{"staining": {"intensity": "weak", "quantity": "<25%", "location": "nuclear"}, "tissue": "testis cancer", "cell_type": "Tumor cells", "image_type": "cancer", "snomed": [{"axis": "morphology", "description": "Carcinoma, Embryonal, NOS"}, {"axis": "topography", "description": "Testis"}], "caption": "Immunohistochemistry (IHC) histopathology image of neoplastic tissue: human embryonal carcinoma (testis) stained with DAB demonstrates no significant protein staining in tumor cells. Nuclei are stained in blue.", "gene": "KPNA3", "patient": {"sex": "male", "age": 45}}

____

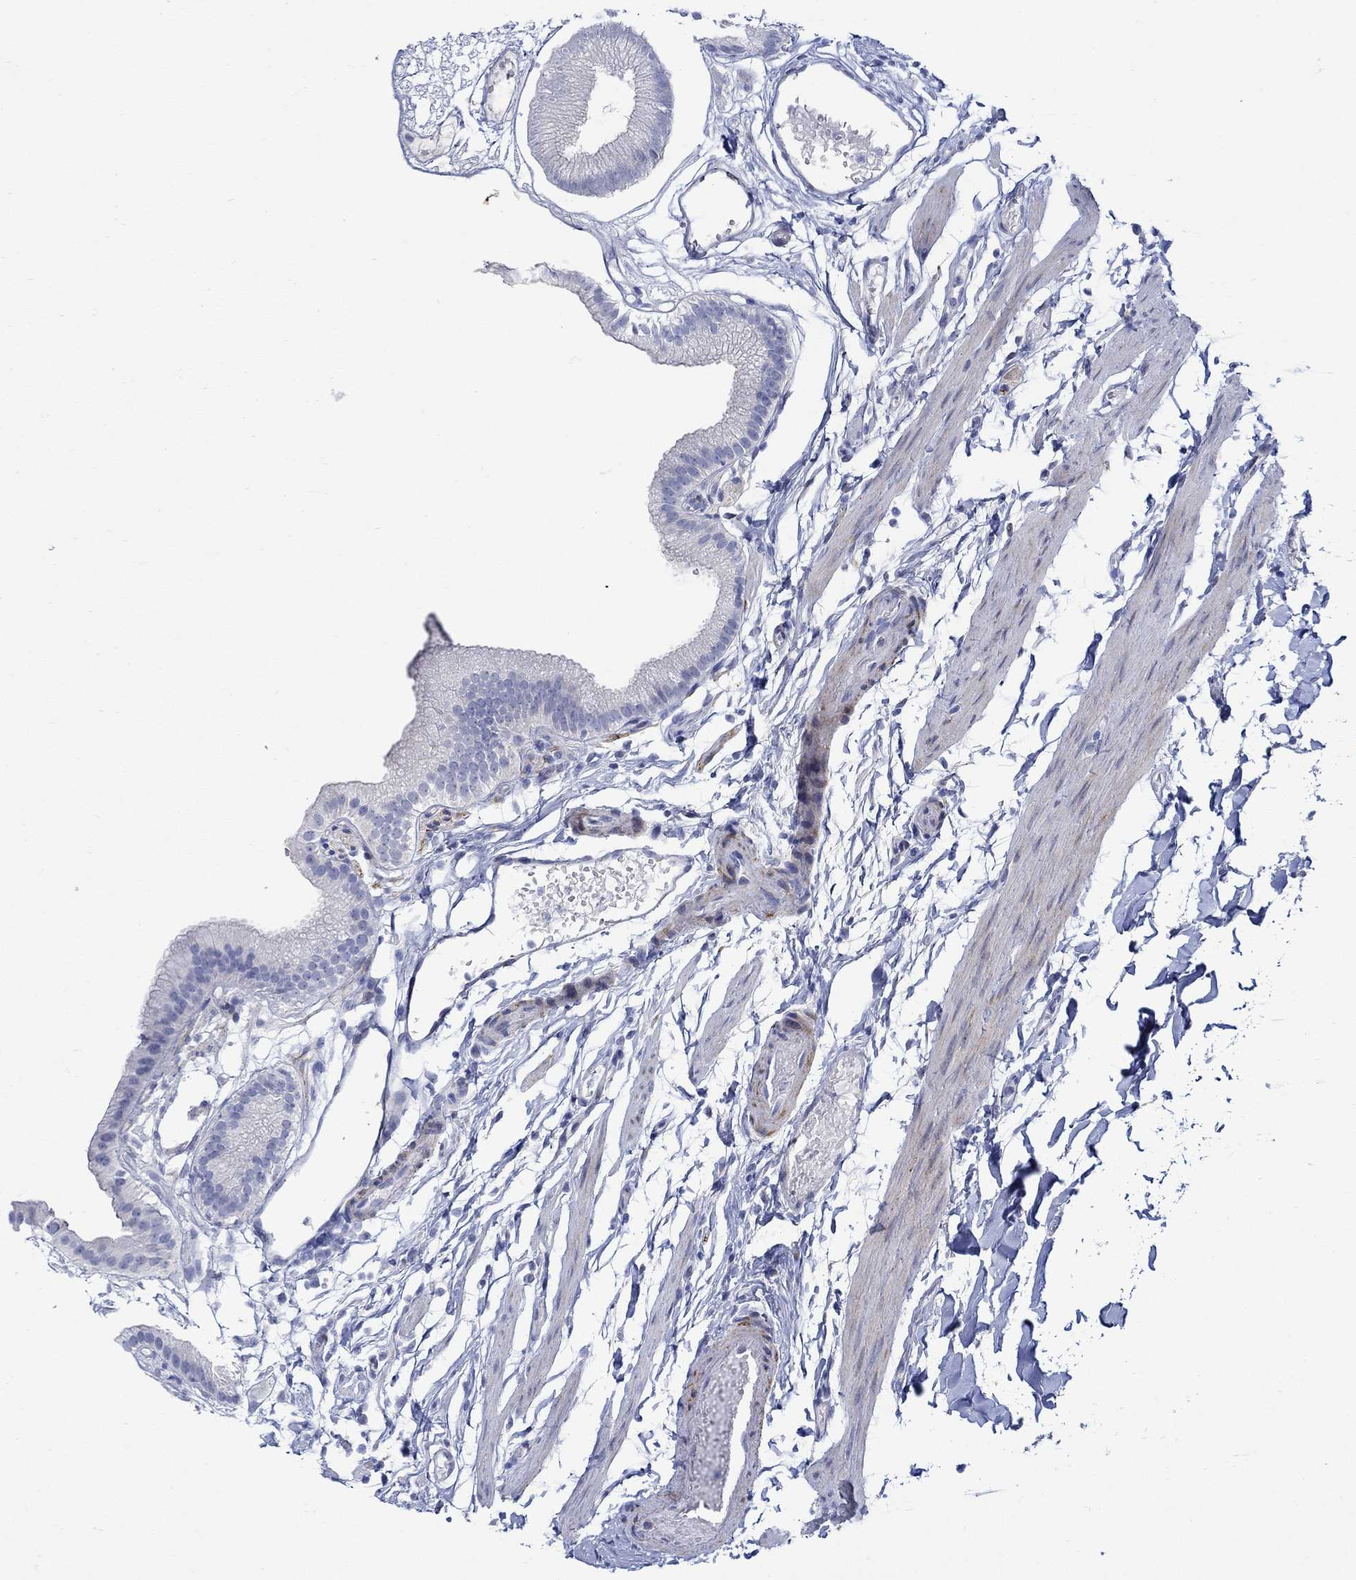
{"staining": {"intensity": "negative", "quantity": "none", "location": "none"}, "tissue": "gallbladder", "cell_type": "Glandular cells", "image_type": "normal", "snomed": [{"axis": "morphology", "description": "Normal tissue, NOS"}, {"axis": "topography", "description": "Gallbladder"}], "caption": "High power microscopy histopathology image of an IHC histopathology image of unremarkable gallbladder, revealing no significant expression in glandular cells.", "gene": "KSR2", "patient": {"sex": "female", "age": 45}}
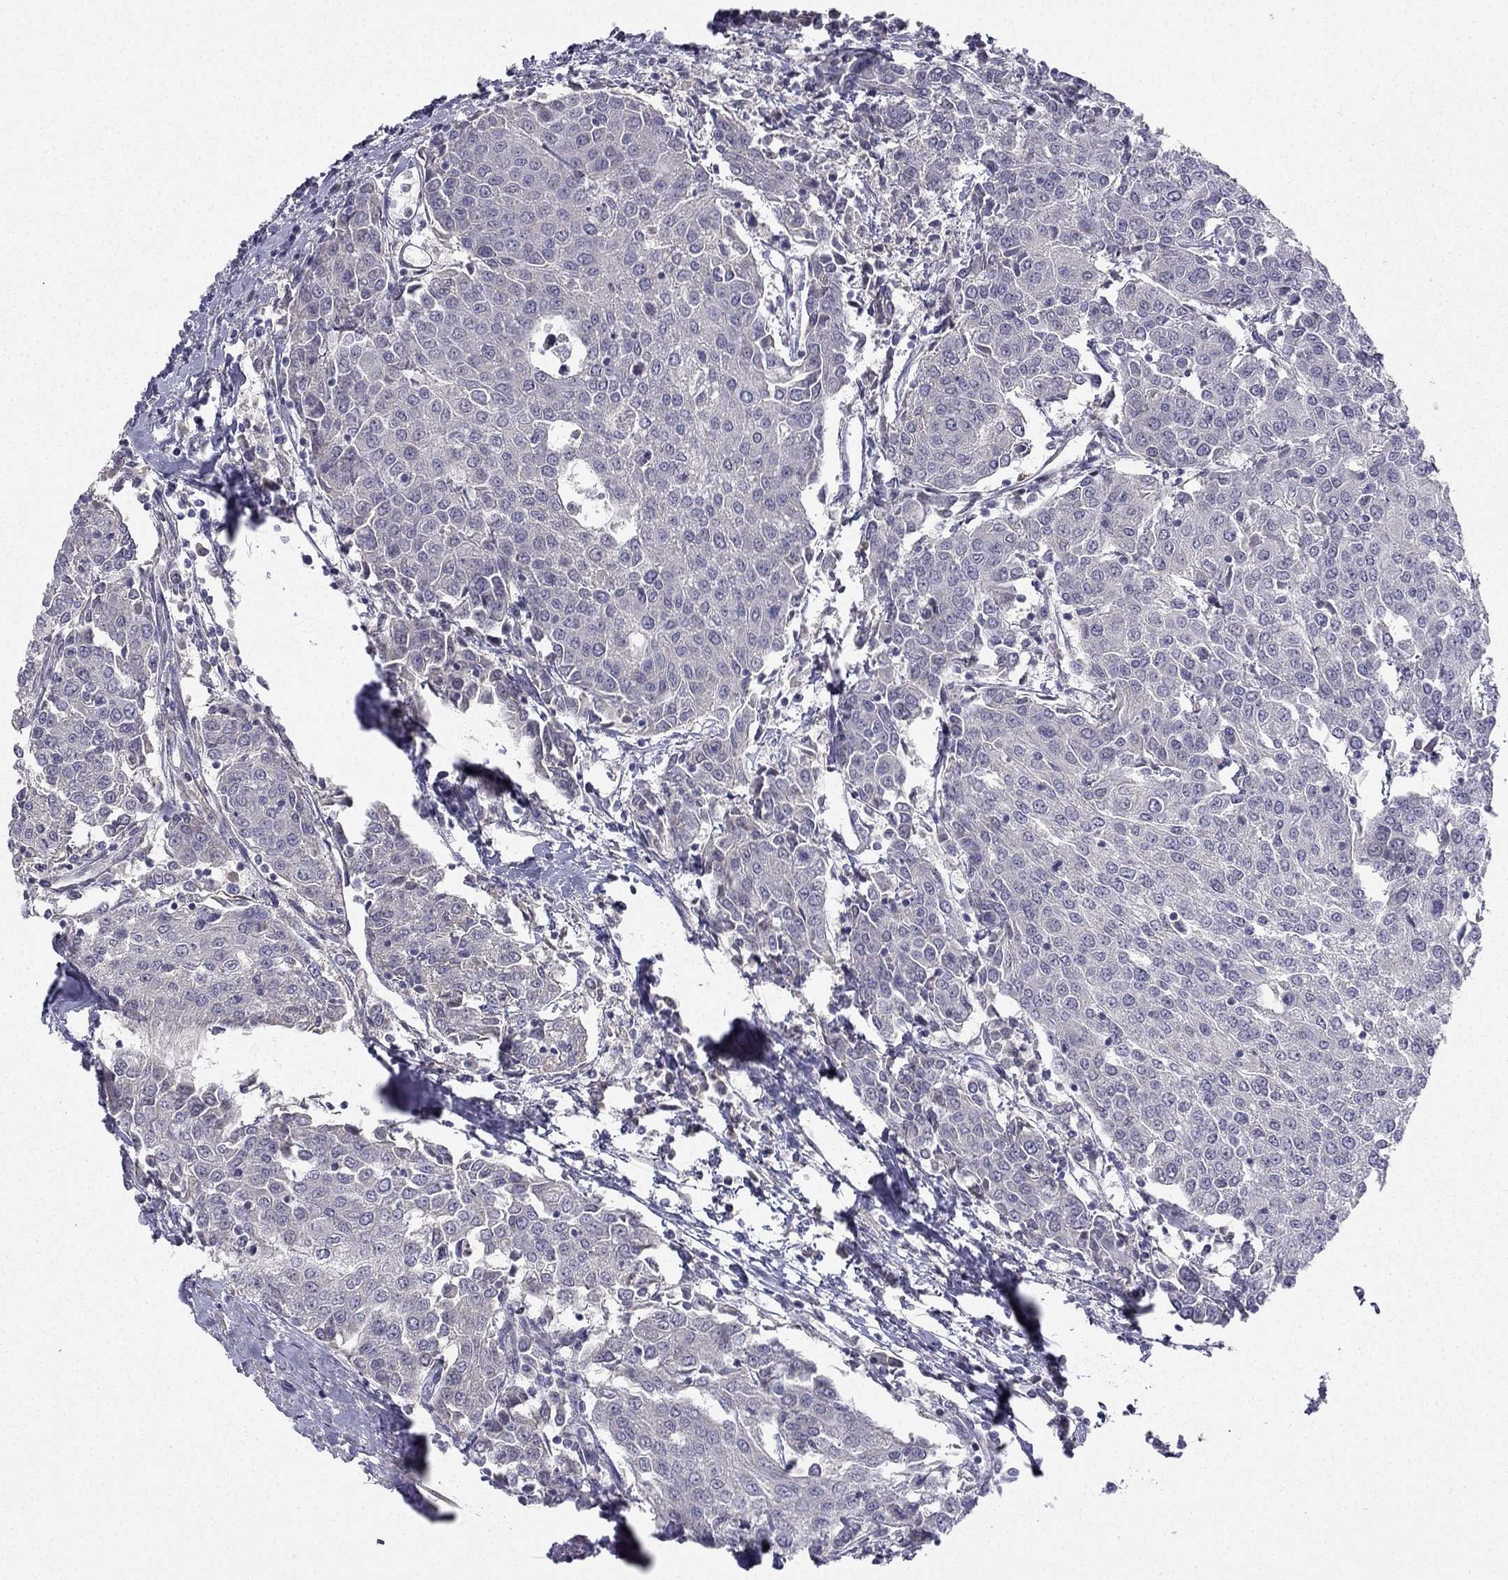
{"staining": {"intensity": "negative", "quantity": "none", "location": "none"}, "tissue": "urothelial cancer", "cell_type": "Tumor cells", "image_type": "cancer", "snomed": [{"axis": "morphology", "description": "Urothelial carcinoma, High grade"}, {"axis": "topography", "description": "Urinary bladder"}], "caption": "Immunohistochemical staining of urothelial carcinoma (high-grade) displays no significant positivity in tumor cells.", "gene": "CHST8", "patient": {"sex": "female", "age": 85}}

____

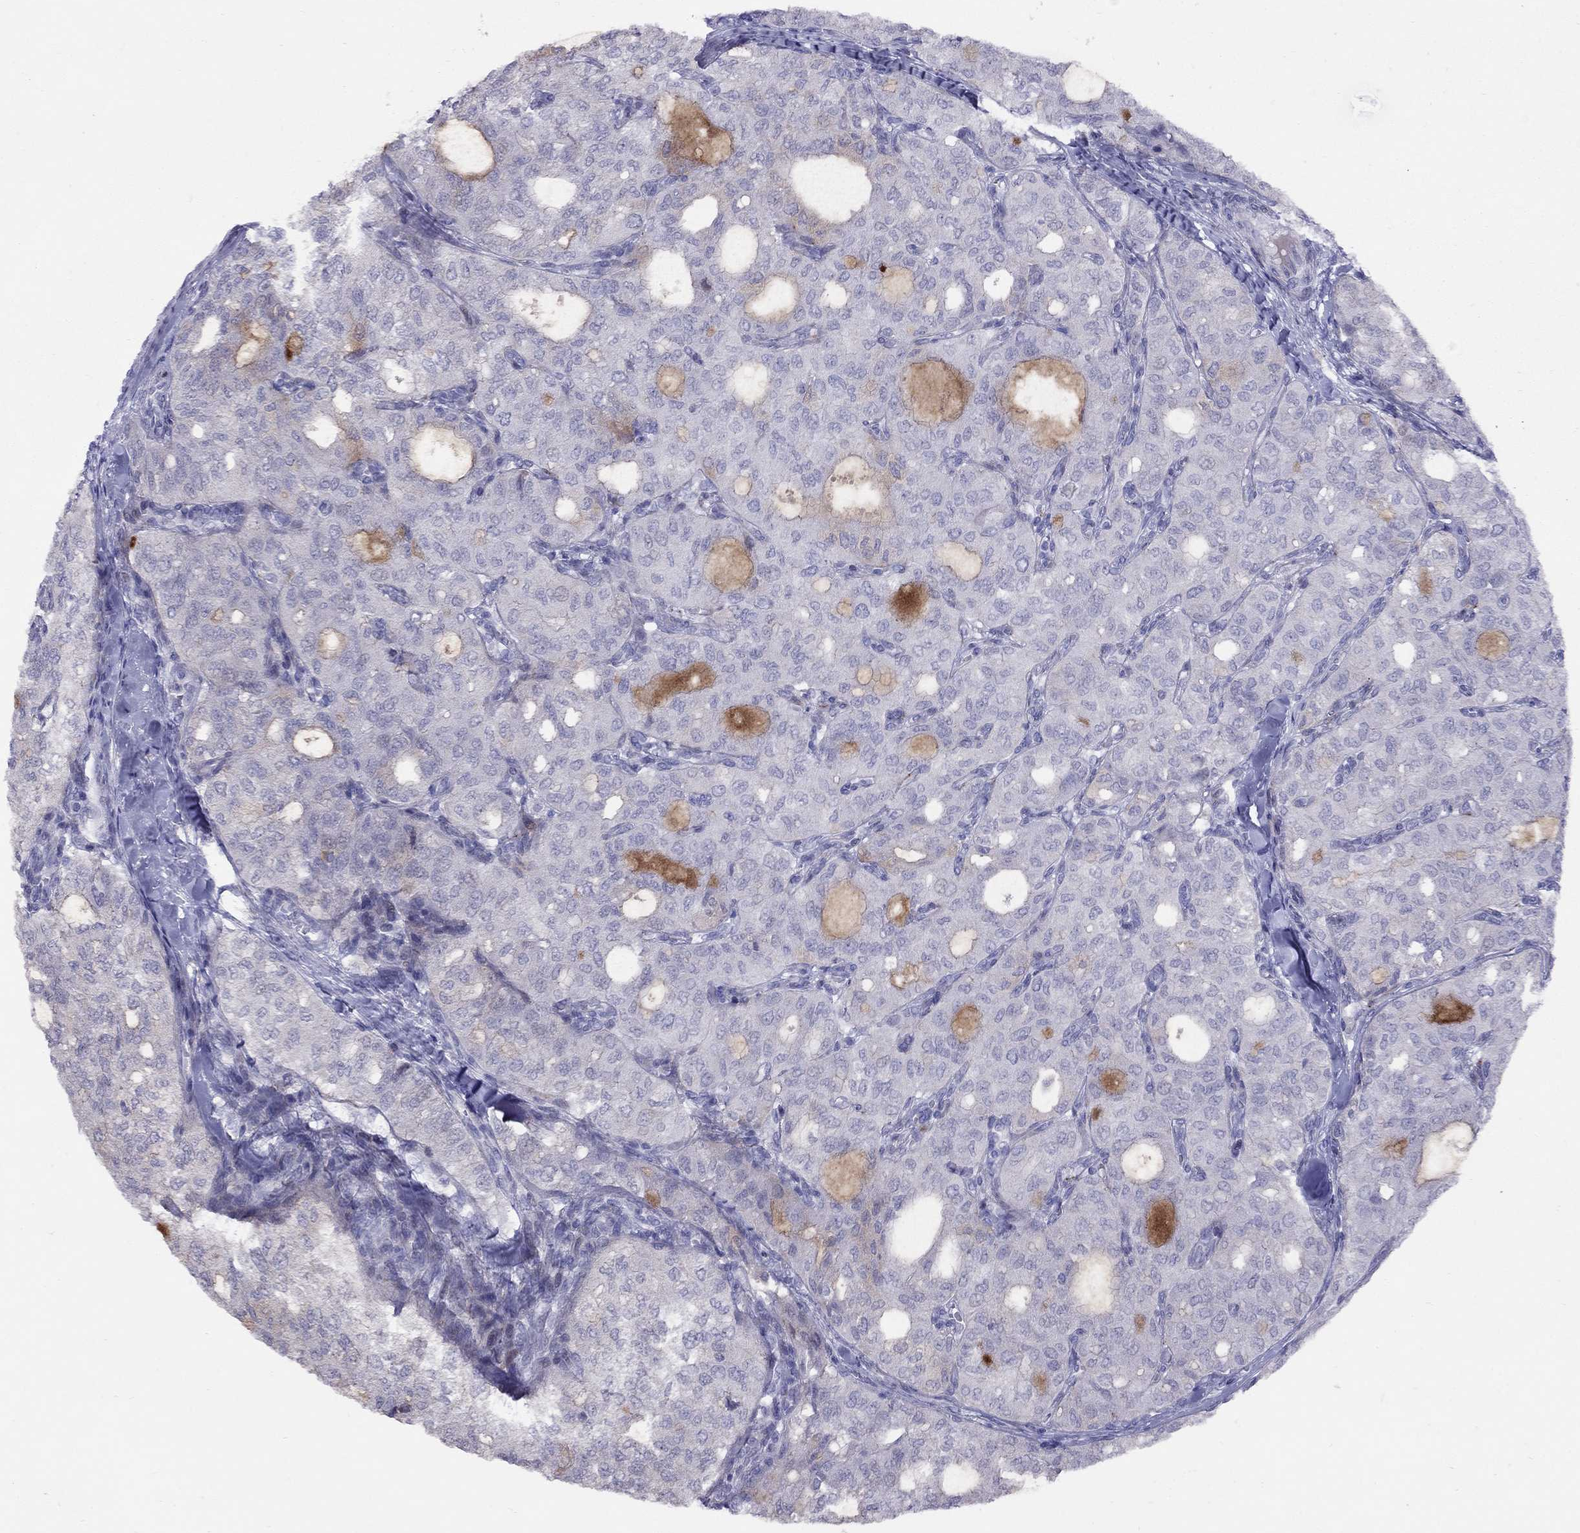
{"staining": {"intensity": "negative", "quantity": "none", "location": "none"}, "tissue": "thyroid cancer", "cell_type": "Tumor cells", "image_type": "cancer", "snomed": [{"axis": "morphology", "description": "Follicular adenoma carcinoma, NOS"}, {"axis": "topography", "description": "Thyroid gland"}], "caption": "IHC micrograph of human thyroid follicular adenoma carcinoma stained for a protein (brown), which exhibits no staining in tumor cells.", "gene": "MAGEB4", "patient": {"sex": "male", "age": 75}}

____

Find each line in the data above with the word "histopathology", then copy it.

{"staining": {"intensity": "weak", "quantity": "<25%", "location": "nuclear"}, "tissue": "testis cancer", "cell_type": "Tumor cells", "image_type": "cancer", "snomed": [{"axis": "morphology", "description": "Carcinoma, Embryonal, NOS"}, {"axis": "topography", "description": "Testis"}], "caption": "Immunohistochemistry (IHC) histopathology image of neoplastic tissue: human embryonal carcinoma (testis) stained with DAB demonstrates no significant protein staining in tumor cells. Nuclei are stained in blue.", "gene": "KPNA3", "patient": {"sex": "male", "age": 45}}
{"staining": {"intensity": "negative", "quantity": "none", "location": "none"}, "tissue": "gallbladder", "cell_type": "Glandular cells", "image_type": "normal", "snomed": [{"axis": "morphology", "description": "Normal tissue, NOS"}, {"axis": "topography", "description": "Gallbladder"}], "caption": "High power microscopy histopathology image of an IHC histopathology image of unremarkable gallbladder, revealing no significant expression in glandular cells.", "gene": "KSR2", "patient": {"sex": "female", "age": 45}}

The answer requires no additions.